Twenty seconds pass. I explain to the receptionist that San Diego Fertility Center has sent me here to provide a sperm sample. She doesn’t hear me or doesn’t believe me.
Her colleague finally makes her way over, takes one look at the form and says “Here it is – he’s here to give a sperm sample.”
(It’s OK. Just pretend like I’m not here.)
Follow the link to read the entire piece in all its indelicate glory. Spoiler: it's about a SPERM SAMPLE.
It occurred to me today that I hadn't visited the world's greatest web site in ages. So I surfed over and found all sorts of new SWAFDWTDB material. For one thing, Rather Childish has begun adding buying notes to some of his photos (eg this photo of Leia in Combat Poncho). Even if you're not a collector, the notes are interesting.
Rather Childish has also held his second annual action figure photo contest. The winning entry is above, but there are some great runners-up, too. Follow the link below to see them all. I only wish I had caught this earlier. I would have encouraged you all to vote.
Want more SWAFDWTDB? Previous posts in which I praise SWAFDWTDB beyond all reason
The hashtag #MyFirstStarWarsMemory has been trending on Twitter today, with some entertaining results. Here's a few of the tweets I liked.
#MyFirstStarWarsMemory I don't actually have one. It's like language, it's been part of my life for so long that I don't have a first memory— Aldo Ojeda (@aldoojeda) May 17, 2013
#myfirststarwarsmemory trying to still watch a new hope while ducked under a table during the northridge earthquake— Doug Porter (@doug_porter) May 17, 2013
#MyFirstStarWarsMemory was going to see Jedi in the theater with my Dad, a memory I will repeat w my son when Episode VII comes out in 2 yrs— Mr. Kevin Graber(@kcgwisdom) May 17, 2013
Did anyone else use the cardboard tubes from inside wrapping paper as "light sabers"? Because this girl did. #MyFirstStarWarsMemory— Clairification (@thedailyclaire) May 17, 2013
Pretending to be sick so I could stay home from school to watch them.#MyFirstStarWarsMemory— Marilynn † (@murryelizabeth) May 17, 2013
#MyFirstStarWarsMemory Han Solo in carbonite. I was 4/5 and I didn't understand so my dad told me they'd kind of pickled him for a while :D— Alexandria Hope (@zandryah) May 17, 2013
Blogger Sarah Sprague points out that plans for the new Minnesota Vikings stadium reveal it to be strongly reminiscent of a Jawa Sandcrawler:
It's not the first building in the world to look like a Sandcrawler. In fact, Lucasfilm itself is building a Sandcrawler in Singapore:
RebelForce Radio (a Star Wars radio show and podcast) recently recorded a live commentary of Star Wars with actor Sam Witwer.
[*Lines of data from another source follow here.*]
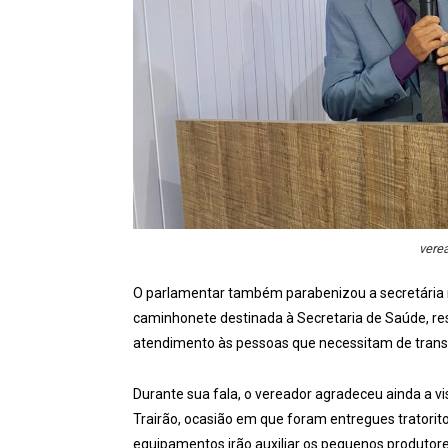
verea
O parlamentar também parabenizou a secretária m
caminhonete destinada à Secretaria de Saúde, ress
atendimento às pessoas que necessitam de transp
Durante sua fala, o vereador agradeceu ainda a vi
Trairão, ocasião em que foram entregues tratorito
equipamentos irão auxiliar os pequenos produtore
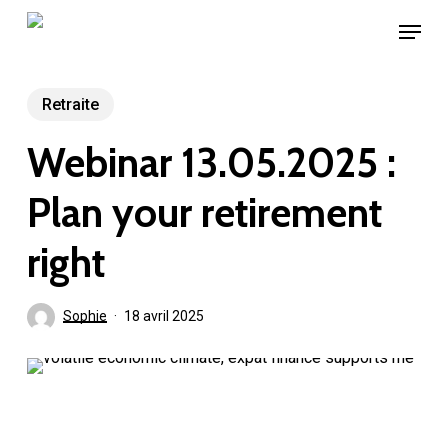
Skip
Menu
to
main
content
Retraite
Webinar 13.05.2025 :
Plan your retirement
right
Sophie
18 avril 2025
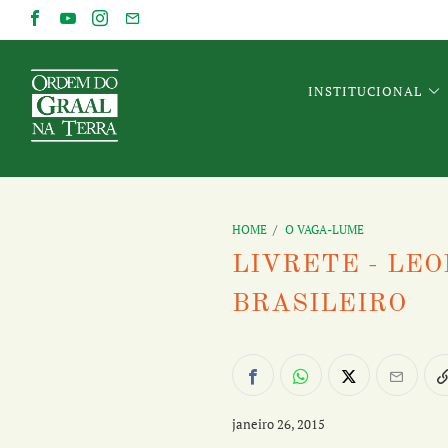
INSTITUCIONAL
HOME
/
O VAGA-LUME
LIVRETE - LE
BRASILEIRO
janeiro 26, 2015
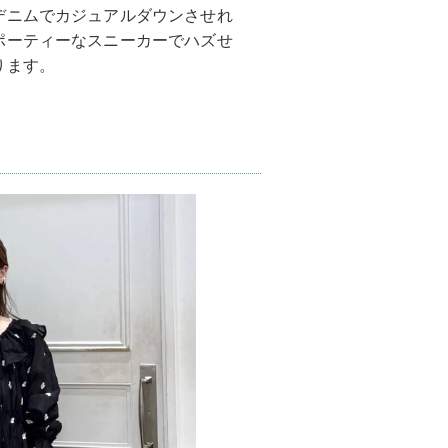
デニムでカジュアルダウンさせれ
ポーティーなスニーカーでハズせ
ります。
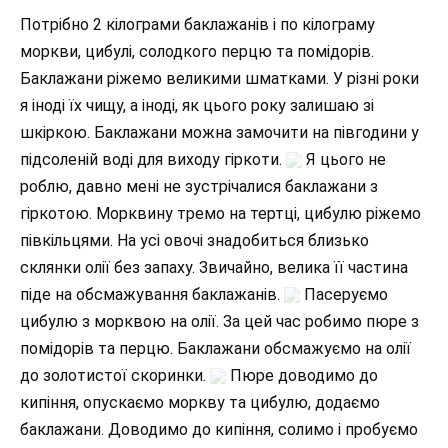
Потрібно 2 кілограми баклажанів і по кілограму
моркви, цибулі, солодкого перцю та помідорів.
Баклажани ріжемо великими шматками. У різні роки
я іноді їх чищу, а іноді, як цього року залишаю зі
шкіркою. Баклажани можна замочити на півгодини у
підсоленій воді для виходу гіркоти.
Я цього не
роблю, давно мені не зустрічалися баклажани з
гіркотою. Морквину тремо на тертці, цибулю ріжемо
півкільцями. На усі овочі знадобиться близько
склянки олії без запаху. Звичайно, велика її частина
піде на обсмажування баклажанів.
Пасеруємо
цибулю з морквою на олії. За цей час робимо пюре з
помідорів та перцю. Баклажани обсмажуємо на олії
до золотистої скоринки.
Пюре доводимо до
кипіння, опускаємо моркву та цибулю, додаємо
баклажани. Доводимо до кипіння, солимо і пробуємо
If you've got the film on Blu-Ray (I don't), you can cue it up to play in sync with the commentary as you listen.
Witwer has been a voice actor in the Clone Wars TV show and in a number of LucasArts video games. I don't know much about him and frankly didn't expect much. I was pleasantly surprised by how thoughtful and informed his commentary was.
Canada's latest census results show that the number of adherents to Jediism (i.e., as a religion) is declining. From CTV News:
Once numbering in the vicinity of 20,000, the ranks of those in this country who claim to be Jedi Knights have dwindled to fewer than half that figure, according to Statistics Canada's first release of data from the 2011 National Household Survey.
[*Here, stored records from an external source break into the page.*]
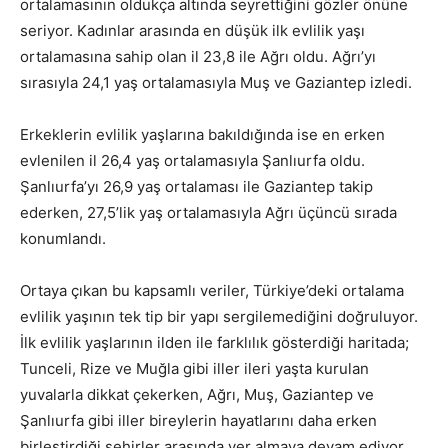
ortalamasının oldukça altında seyrettiğini gözler önüne
seriyor. Kadınlar arasında en düşük ilk evlilik yaşı
ortalamasına sahip olan il 23,8 ile Ağrı oldu. Ağrı’yı
sırasıyla 24,1 yaş ortalamasıyla Muş ve Gaziantep izledi.
Erkeklerin evlilik yaşlarına bakıldığında ise en erken
evlenilen il 26,4 yaş ortalamasıyla Şanlıurfa oldu.
Şanlıurfa’yı 26,9 yaş ortalaması ile Gaziantep takip
ederken, 27,5’lik yaş ortalamasıyla Ağrı üçüncü sırada
konumlandı.
Ortaya çıkan bu kapsamlı veriler, Türkiye’deki ortalama
evlilik yaşının tek tip bir yapı sergilemediğini doğruluyor.
İlk evlilik yaşlarının ilden ile farklılık gösterdiği haritada;
Tunceli, Rize ve Muğla gibi iller ileri yaşta kurulan
yuvalarla dikkat çekerken, Ağrı, Muş, Gaziantep ve
Şanlıurfa gibi iller bireylerin hayatlarını daha erken
birleştirdiği şehirler arasında yer almaya devam ediyor.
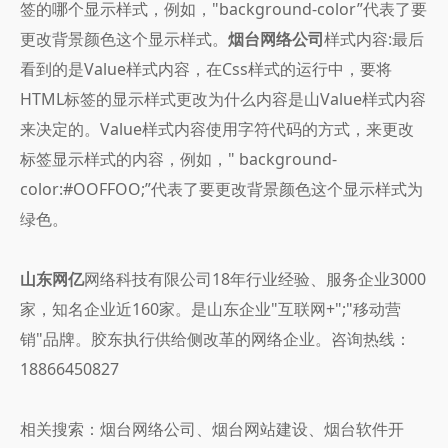
签的哪个显示样式，例如，"background-color”代表了要
更改背景颜色这个显示样式。
烟台网络公司
样式内容:最后
看到的是Value样式内容，在Css样式的运行中，要将
HTML标签的显示样式更改为什么内容是山Value样式内容
来决定的。Value样式内容使用字符代码的方式，来更改
标签显示样式的内容，例如，" background-
color:#OOFFOO;”代表了要更改背景颜色这个显示样式为
绿色。
山东网亿
网络科技有限公司18年行业经验、服务企业3000
家，知名企业近160家。是山东企业"互联网+";"移动营
销"品牌。胶东执行供给侧改革的网络企业。咨询热线：
18866450827
相关搜索：烟台网络公司、烟台网站建设、烟台软件开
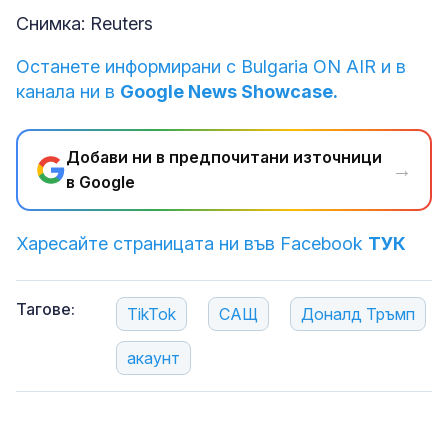
Снимка: Reuters
Останете информирани с Bulgaria ON AIR и в
канала ни в
Google News Showcase.
Добави ни в предпочитани източници
→
в Google
Харесайте страницата ни във Facebook
ТУК
Тагове:
TikTok
САЩ
Доналд Тръмп
акаунт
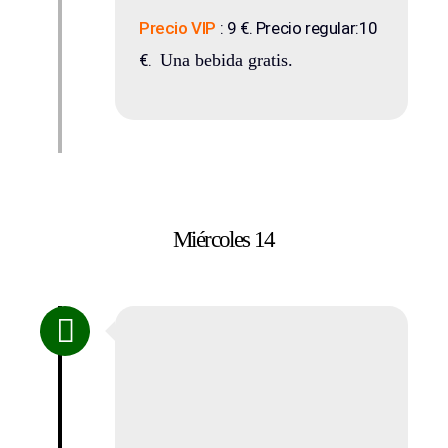
Precio VIP
: 9 €. Precio regular:10
€.
Una bebida gratis.
Miércoles 14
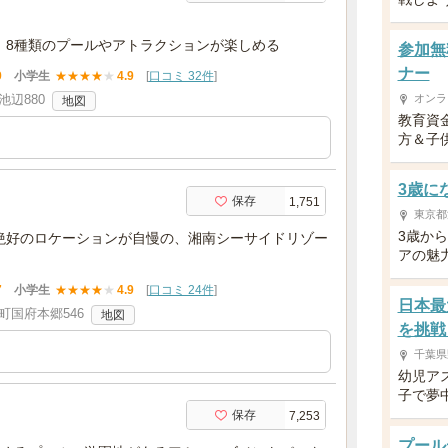
！8種類のプールやアトラクションが楽しめる
参加無
ナー
9
小学生
★
★
★
★
★
4.9
[
口コミ 32件
]
辺880
オンラ
地図
教育資
方＆子供
3歳に
保存
1,751
東京都
3歳か
絶好のロケーションが自慢の、湘南シーサイドリゾー
アの魅
7
小学生
★
★
★
★
★
4.9
[
口コミ 24件
]
日本最
町国府本郷546
地図
を挑戦
千葉県
幼児ア
子で夢
保存
7,253
プール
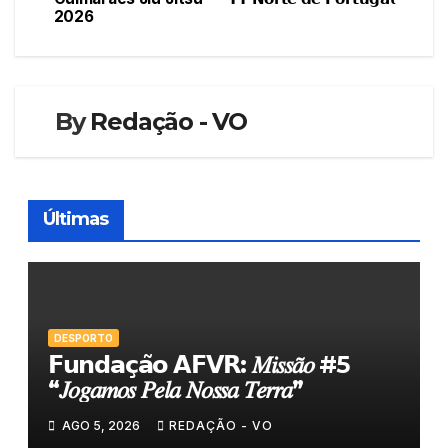
de
2026
artigos
By
Redação - VO
Últimas
DESPORTO
𝗙𝘂𝗻𝗱𝗮𝗰̧𝗮̃𝗼 𝗔𝗙𝗩𝗥: 𝑀𝑖𝑠𝑠𝑎̃𝑜 #5
“𝐽𝑜𝑔𝑎𝑚𝑜𝑠 𝑃𝑒𝑙𝑎 𝑁𝑜𝑠𝑠𝑎 𝑇𝑒𝑟𝑟𝑎”
AGO 5, 2026
REDAÇÃO - VO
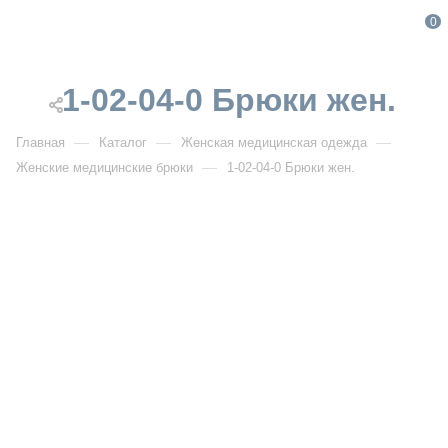
0
1-02-04-0 Брюки жен.
—
—
—
Главная
Каталог
Женская медицинская одежда
—
Женские медицинские брюки
1-02-04-0 Брюки жен.
От 2 880
₽
От 3 600
₽
1-02-04-0 Брюки жен.
Артикул:
VF1-02-04-0
УЗНАТЬ ОПТОВУЮ ЦЕНУ
Описание товара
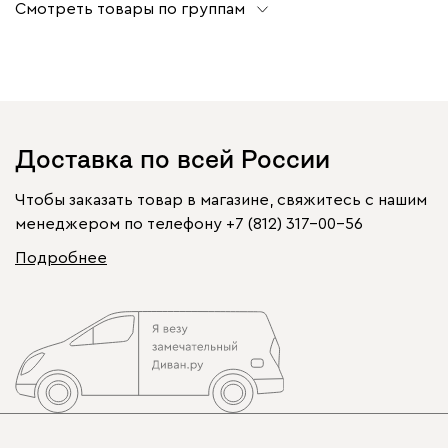
Смотреть товары по группам
Доставка по всей России
Чтобы заказать товар в магазине, свяжитесь с нашим
менеджером по телефону
+7 (812) 317-00-56
Подробнее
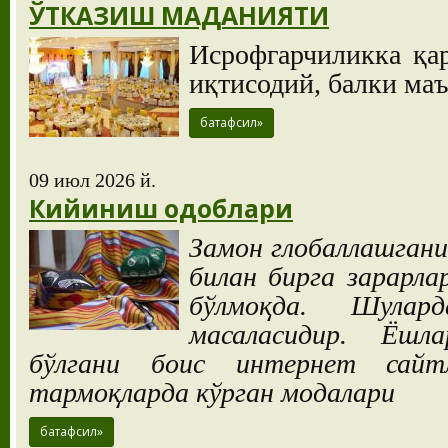
ЎТКАЗИШ МАДАНИЯТИ
Исрофгарчиликка қа
иқтисодий, балки ма
батафсил»
09 июл 2026 й.
Кийиниш одоблари
Замон глобаллашгани
билан бирга зарарл
бўлмоқда. Шулар
масаласидир. Ёшл
бўлгани боис интернет сай
тармоқларда кўрган модалари
батафсил»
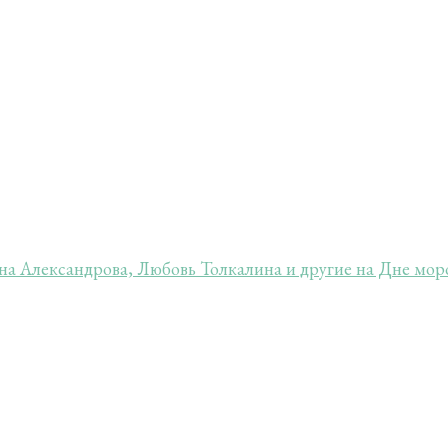
а Александрова, Любовь Толкалина и другие на Дне мо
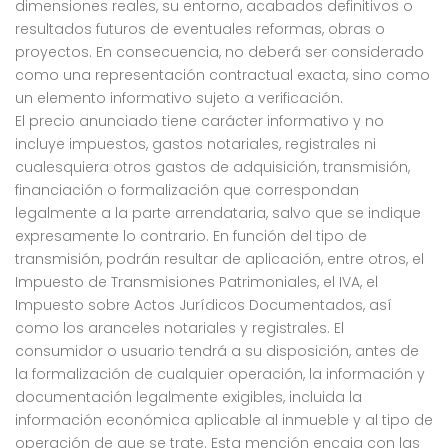
dimensiones reales, su entorno, acabados definitivos o
resultados futuros de eventuales reformas, obras o
proyectos. En consecuencia, no deberá ser considerado
como una representación contractual exacta, sino como
un elemento informativo sujeto a verificación.
El precio anunciado tiene carácter informativo y no
incluye impuestos, gastos notariales, registrales ni
cualesquiera otros gastos de adquisición, transmisión,
financiación o formalización que correspondan
legalmente a la parte arrendataria, salvo que se indique
expresamente lo contrario. En función del tipo de
transmisión, podrán resultar de aplicación, entre otros, el
Impuesto de Transmisiones Patrimoniales, el IVA, el
Impuesto sobre Actos Jurídicos Documentados, así
como los aranceles notariales y registrales. El
consumidor o usuario tendrá a su disposición, antes de
la formalización de cualquier operación, la información y
documentación legalmente exigibles, incluida la
información económica aplicable al inmueble y al tipo de
operación de que se trate. Esta mención encaja con las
"A lot less this time. I think there's about 9,000 reporting Jedi," said Jane Badets, a senior analyst at Statistics Canada.
"And that was true elsewhere in other countries. A lot less than in other countries, too, doing censuses. Very low reporting of things like Jedi."
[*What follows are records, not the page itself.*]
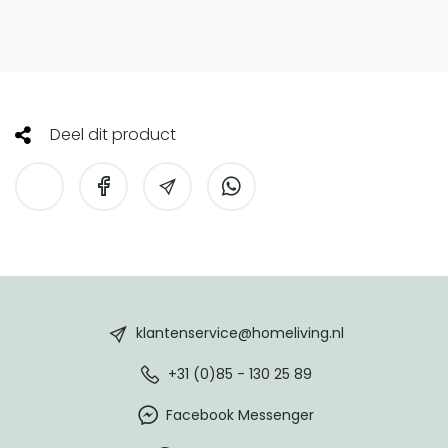
Deel dit product
HomeLiving
footer
klantenservice@homeliving.nl
+31 (0)85 - 130 25 89
Facebook Messenger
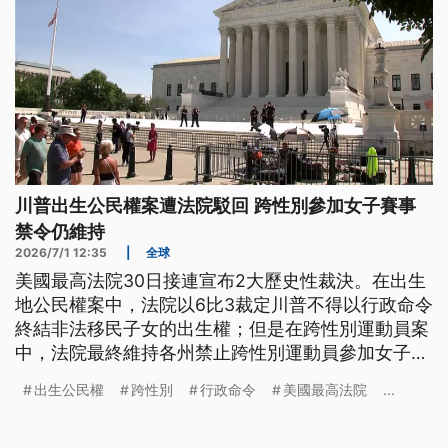
川普出生公民權案遭法院駁回 跨性別參加女子賽事
禁令仍維持
2026/7/1 12:35
|
全球
美國最高法院30日接連宣布2大歷史性裁決。在出生
地公民權案中，法院以6比3裁定川普不得以行政命令
終結非法移民子女的出生權；但是在跨性別運動員案
中，法院最終維持各州禁止跨性別運動員參加女子賽
事的決定。川普（Donald Trump）說，這是保護女
出生公民權
跨性別
行政命令
美國最高法院
...
性運動員的一大勝利，但對於出生權的宣判，他將透
過國會立法來反擊。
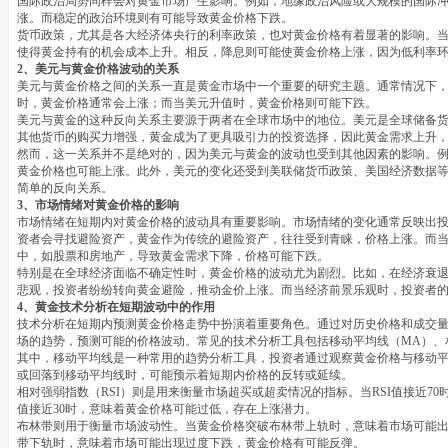
国际政治局势同样会对黄金市场产生影响。例如，地缘政治风险或大规模的国际
涨。而稳定的政治环境则有可能导致黄金价格下跌。
货币政策，尤其是各大经济体央行的利率政策，也对黄金价格有着显著的影响。
使得黄金持有的机会成本上升。相反，降息则可能使黄金价格上涨，因为低利率
2、美元与黄金价格波动的关系
美元与黄金价格之间的关系一直是黄金市场中一个重要的研究主题。通常情况下
时，黄金价格通常会上涨；而当美元升值时，黄金价格则可能下跌。
美元与黄金的这种反向关系主要源于两者在全球市场中的地位。美元是全球储备
其他货币的购买力增强，黄金成为了更具吸引力的投资选择，因此黄金需求上升
然而，这一关系并不是绝对的，因为美元与黄金的波动也受到其他因素的影响。
黄金价格也可能上涨。此外，美元的变化还受到美联储货币政策、美国经济数据
简单的反向关系。
3、市场情绪对黄金价格的影响
市场情绪在短期内对黄金价格的波动具有重要影响。市场情绪的变化通常反映出
资者会寻找避险资产，黄金作为传统的避险资产，往往受到青睐，价格上涨。而
中，如股票和房地产，导致黄金需求下降，价格可能下跌。
特别是在全球经济面临不确定性时，黄金价格的波动尤为剧烈。比如，在经济衰
悲观，投资者纷纷转向黄金避险，推动金价上涨。而当经济前景乐观时，投资者
4、黄金技术分析在短期波动中的作用
技术分析在短期内预测黄金价格走势中扮演着重要角色。通过对历史价格和成交
场的趋势，预测可能的价格波动。常见的技术分析工具包括移动平均线（MA）、相对强弱指数
其中，移动平均线是一种常用的趋势分析工具，投资者通过观察黄金价格与移动
或回落到移动平均线时，可能预示着短期内价格的反转或延续。
相对强弱指数（RSI）则是用来衡量市场超买或超卖情况的指标。当RSI值接近70
值接近30时，意味着黄金价格可能过低，存在上涨潜力。
布林带则用于衡量市场波动性。当黄金价格突破布林带上轨时，意味着市场可能
带下轨时，意味着市场可能出现过度下跌，黄金价格有可能反弹。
What started as a gag among friends on a British Columbia ski hill ballooned into something of a phenomenon on the 2001 census when thousands of Canadians told Statistics Canada they followed the Jedi religion of Star Wars lore.
This pattern is consistent with the results of the recent UK census, where Jediism is also in decline. The joke's getting a bit old, I suppose.
(By the way, if there's a prize for "strained references to Star Wars in a story title", this one wins.)